これをオリンパスのソフトでモノクロにしただけの写真がこちら
特に面白みはない。ここから露出を下げて、諧調を下げると
JPEGを加工しただけなので、完全な"ただのモノクロ"のセッティングではないですがこんな感じ。ちょっとやりすぎですね。コントラストが高くなりすぎてます。
納得いかなかったのでもう少し和らげると
このくらいが自然ですかねぇ。カメラのただのモノクロならもっともっとシャドーの感じが深くてエモいです。ソフト的な処理なのでそれは再現できません。
お次にラフモノクロ
E-M1 Mk2にはラフモノクロが2つありますので両方見せます
まずラフモノクロⅠをそのまま適用したもの
ノイズを乗せてくれるのと、コントラストが高めになる。ちょっと荒々しくメリハリがある。ただシャドーのつながり感でいうと微妙。
こちらは露出を下げたものだけど、やっぱりコントラストが高くてこういう場合には合わない気がする。
次にラフモノクロⅡ
さっきよりはコントラストが低くて使いやすい。ただ、ノイズはこういう写真にはいらんな。
露出を下げたのがこちら
やっぱコントラストがね。
という感じでただのモノクロの艶感というか、コントラストの低さがいい感じなのがわかって頂けたかと思う。
個人的にレタッチするならさらに周辺光量落ちをいれたらもっといい感じなのかなぁと思っている。

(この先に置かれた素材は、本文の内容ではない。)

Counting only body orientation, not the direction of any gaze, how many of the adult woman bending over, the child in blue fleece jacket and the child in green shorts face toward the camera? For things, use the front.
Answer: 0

こんな感じ。そんなに周辺光量落ちをかけてないけど、写真の中央部に目がいくようになります。
モノクロの良さ
やっぱり引き算の極みであることと、特別感だと思う。
色のついた写真とか映像が当たり前になったからこそ、そもそも色がないという大胆な引き算が印象的に感じるのではないだろうか。
自分よりもっと上の世代は"やっぱりフィルムだぜ"と言いつつも、デジタルの便利さと画質に賞賛している気がする。というかいまだにフィルムを切る年配の方を見たことがない。
一方若い人は、フィルムに高い関心がある。
だから、ひょっとすると自分の言っていることは上の世代にはまったくピンとこないかもしれないけど、モノクロにはフィルム的なものを感じる。
普段見慣れない特別感というかなんというか。
たしかにデジタルカメラの吐き出す写真はめちゃくちゃ綺麗でまるでその場にいるようなくらいだけど、"その場にいるくらい"な綺麗さは現実感の塊で、作品的な写真とは認識しないのではないだろうか?
フィルムがなんでエモいかっていうと、現実がカメラを通して作品になるからではないだろうか?
特に若い人には見慣れないわけだし。
そういう風に考えると、モノクロはデジタルカメラで簡単に現実を作品に変える手段といえる気がする。
幸いなことに撮影結果はすぐ見れるし、何枚とってもタダ。
手の内の一つとしてかなりアリだと思うのですが、みなさまはどう思いますでしょうか。
まぁど素人のたわごとなので多めに見てもらいたいですけどね(笑)
個人的にデジカメのモノクロモードで写真を撮る人って滅茶苦茶少ない印象なので、ぜひとも使ってみてほしいなと思います!
脱線しましたが、オリンパスのモノクロはかなり良くできているのでお勧めです。
メーカーによってもその風合いはかなり違います。
パナソニックはかなり凝っているんですけど、オリンパスほどの深みはないです。光と影の差が印象的なんですけど。
キヤノンはなんかイマイチな印象でした。色味が浅いというか。
ニコンは結構いい感じでした。ふつうのカラー写真でもシャドーがいい感じなのに、あえてモノクロで撮るともっといい感じになっていました。
そんな感じで今日は終わります。読みにくい文章を見て下さりありがとうございました!